Reading passage ->
=== Section Start ===
The biotechnology example is closer to the emergent nanotechnology industry, as both depend on research by star scientists at major universities.
Darby and Zucker pinpoint the beginning of the required nanotechnology inventor's toolkit to the invention of the series of super high resolution microscopes starting with the scanning tunneling microscope invented by IBM in 1981, followed later by the atomic force microscope. These microscopes enable scientists to view and manipulate individual atoms. A famous example is the scribing of the letters 'IBM' by positioning xenon atoms on a nickel surface using a special scanning tunneling microscope. The letters are each about 6 nanometers across (one nanometer = one billionth of a meter).
The Gathering Preconditions for the Industrial Nanotech Revolution
Darby and Zucker note the rapid growth of interest in scientific journals in nanotechnology following the invention of atomic scale microscopes. While rarely written about before 1990, in the decade that followed more than 2 percent of all science and engineering articles have been on these subjects. For their paper, Darby and Zucker began with an Institute of Scientific Information 2000 database of all journal articles about nanotechnology in which at least one author is affiliated to one of the top 112 U.S. research universities (more than half of all articles in the world published on these topics are by American authors). They identified which among these papers are the most cited by other authors ("high-impact academic papers") and used the home addresses of the authors to define high science sections of the country. They correlated this information with data on firms currently investing in this field and whose staff scientists publish in journals (it is a regular practice in this field for private sector scientists to publish their results as soon as patents have been obtained). Lastly the two authors correlated National Science Foundation grants over an 18 year period to further aid in identifying regional science bases.
=== Section End ===
[Stored data]
=== Section Start ===
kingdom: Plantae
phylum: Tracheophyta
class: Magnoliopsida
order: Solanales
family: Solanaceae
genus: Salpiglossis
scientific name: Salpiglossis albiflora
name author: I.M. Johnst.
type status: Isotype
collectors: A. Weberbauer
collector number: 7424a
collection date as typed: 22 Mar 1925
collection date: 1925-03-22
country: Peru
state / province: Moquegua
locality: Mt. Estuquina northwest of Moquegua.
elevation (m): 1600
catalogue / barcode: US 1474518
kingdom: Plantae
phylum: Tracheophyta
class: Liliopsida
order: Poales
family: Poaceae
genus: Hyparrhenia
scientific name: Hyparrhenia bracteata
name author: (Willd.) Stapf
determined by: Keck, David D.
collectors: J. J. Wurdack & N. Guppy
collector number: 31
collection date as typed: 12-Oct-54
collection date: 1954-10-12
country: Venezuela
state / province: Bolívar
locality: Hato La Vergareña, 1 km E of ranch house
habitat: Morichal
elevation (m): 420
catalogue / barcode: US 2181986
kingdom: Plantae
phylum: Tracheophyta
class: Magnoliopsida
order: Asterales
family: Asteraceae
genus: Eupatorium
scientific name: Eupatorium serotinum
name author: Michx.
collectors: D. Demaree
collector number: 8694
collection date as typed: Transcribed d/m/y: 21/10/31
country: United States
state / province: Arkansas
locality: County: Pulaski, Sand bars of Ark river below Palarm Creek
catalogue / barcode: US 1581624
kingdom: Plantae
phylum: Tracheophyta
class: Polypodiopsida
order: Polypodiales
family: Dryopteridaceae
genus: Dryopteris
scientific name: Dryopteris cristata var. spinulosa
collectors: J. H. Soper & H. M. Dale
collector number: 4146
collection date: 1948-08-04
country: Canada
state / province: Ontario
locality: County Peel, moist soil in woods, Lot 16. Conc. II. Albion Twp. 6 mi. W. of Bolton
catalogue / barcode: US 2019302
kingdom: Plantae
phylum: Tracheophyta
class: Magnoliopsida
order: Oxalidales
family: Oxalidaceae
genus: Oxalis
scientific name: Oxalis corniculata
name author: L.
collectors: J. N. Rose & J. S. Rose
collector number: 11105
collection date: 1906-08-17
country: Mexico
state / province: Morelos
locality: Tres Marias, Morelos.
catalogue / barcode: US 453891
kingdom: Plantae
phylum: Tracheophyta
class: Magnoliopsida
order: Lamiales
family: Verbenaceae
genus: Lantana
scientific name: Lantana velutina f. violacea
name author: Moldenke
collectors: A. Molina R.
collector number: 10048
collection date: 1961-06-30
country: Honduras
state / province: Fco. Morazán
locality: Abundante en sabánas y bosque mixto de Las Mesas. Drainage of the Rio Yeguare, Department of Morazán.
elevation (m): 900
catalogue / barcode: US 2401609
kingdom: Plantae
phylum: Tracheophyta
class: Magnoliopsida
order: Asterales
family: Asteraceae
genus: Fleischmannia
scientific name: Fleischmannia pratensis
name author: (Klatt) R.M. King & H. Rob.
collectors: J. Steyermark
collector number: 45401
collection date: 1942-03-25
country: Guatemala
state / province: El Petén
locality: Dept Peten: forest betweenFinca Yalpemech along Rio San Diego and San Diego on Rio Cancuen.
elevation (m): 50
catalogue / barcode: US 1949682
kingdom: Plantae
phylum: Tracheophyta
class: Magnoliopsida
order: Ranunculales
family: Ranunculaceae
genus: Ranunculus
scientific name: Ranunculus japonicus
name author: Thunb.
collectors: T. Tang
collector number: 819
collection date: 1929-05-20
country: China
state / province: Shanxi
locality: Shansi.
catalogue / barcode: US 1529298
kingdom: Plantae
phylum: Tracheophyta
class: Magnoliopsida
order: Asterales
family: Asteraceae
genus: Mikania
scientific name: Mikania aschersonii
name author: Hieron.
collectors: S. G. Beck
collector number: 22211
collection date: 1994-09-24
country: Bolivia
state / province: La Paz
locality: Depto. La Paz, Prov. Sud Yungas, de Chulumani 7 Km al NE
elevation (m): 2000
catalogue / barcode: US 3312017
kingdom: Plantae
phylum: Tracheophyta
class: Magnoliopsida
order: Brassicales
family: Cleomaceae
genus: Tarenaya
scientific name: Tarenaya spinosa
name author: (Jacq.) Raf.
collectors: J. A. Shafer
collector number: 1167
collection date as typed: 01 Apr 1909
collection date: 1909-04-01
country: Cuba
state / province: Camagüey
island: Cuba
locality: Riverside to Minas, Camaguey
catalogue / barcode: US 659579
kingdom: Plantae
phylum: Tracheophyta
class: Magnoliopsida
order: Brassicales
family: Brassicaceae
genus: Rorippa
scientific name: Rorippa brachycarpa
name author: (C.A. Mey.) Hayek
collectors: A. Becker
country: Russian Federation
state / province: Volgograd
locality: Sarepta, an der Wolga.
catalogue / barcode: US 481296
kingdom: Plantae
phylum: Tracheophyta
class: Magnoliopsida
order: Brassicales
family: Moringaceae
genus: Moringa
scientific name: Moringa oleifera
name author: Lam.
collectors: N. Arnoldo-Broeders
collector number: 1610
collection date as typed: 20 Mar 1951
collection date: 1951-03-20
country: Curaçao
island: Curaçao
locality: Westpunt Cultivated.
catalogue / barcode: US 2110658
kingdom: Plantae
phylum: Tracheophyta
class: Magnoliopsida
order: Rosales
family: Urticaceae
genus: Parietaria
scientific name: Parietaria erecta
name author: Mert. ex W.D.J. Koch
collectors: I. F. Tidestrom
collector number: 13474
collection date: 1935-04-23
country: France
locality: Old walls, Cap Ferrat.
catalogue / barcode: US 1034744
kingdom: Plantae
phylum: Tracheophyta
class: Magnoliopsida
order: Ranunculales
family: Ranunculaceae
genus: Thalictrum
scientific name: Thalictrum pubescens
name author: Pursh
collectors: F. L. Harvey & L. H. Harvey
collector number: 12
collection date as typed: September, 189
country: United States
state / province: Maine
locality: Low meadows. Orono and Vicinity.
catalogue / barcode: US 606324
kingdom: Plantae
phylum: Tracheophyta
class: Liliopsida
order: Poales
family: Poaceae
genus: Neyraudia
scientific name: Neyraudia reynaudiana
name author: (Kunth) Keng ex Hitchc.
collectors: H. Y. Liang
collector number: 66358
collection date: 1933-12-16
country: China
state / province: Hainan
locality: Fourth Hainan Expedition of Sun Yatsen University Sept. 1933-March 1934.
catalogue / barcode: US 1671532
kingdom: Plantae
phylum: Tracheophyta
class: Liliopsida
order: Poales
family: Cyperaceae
=== Section End ===
Task instructions ->
1. Pull out the part of the nanotechnology passage starting with "The biotechnology example" and going on through "of a meter).", word for word.
2. Decide whether each statement agrees with the nanotechnology passage. Answer yes or no, and back each answer with the deciding words quoted from the passage.
(a) IBM invented the scanning tunneling microscope in 1981.
(b) The letters 'IBM' were formed by placing nickel atoms on a xenon surface.
(c) Darby and Zucker looked at National Science Foundation grants over a 10-year period.

Expected results ->
1.
The biotechnology example is closer to the emergent nanotechnology industry, as both depend on research by star scientists at major universities.
Darby and Zucker pinpoint the beginning of the required nanotechnology inventor's toolkit to the invention of the series of super high resolution microscopes starting with the scanning tunneling microscope invented by IBM in 1981, followed later by the atomic force microscope. These microscopes enable scientists to view and manipulate individual atoms. A famous example is the scribing of the letters 'IBM' by positioning xenon atoms on a nickel surface using a special scanning tunneling microscope. The letters are each about 6 nanometers across (one nanometer = one billionth of a meter).

2.
(a) Yes: "the scanning tunneling microscope invented by IBM in 1981"
(b) No: "positioning xenon atoms on a nickel surface"
(c) No: "National Science Foundation grants over an 18 year period"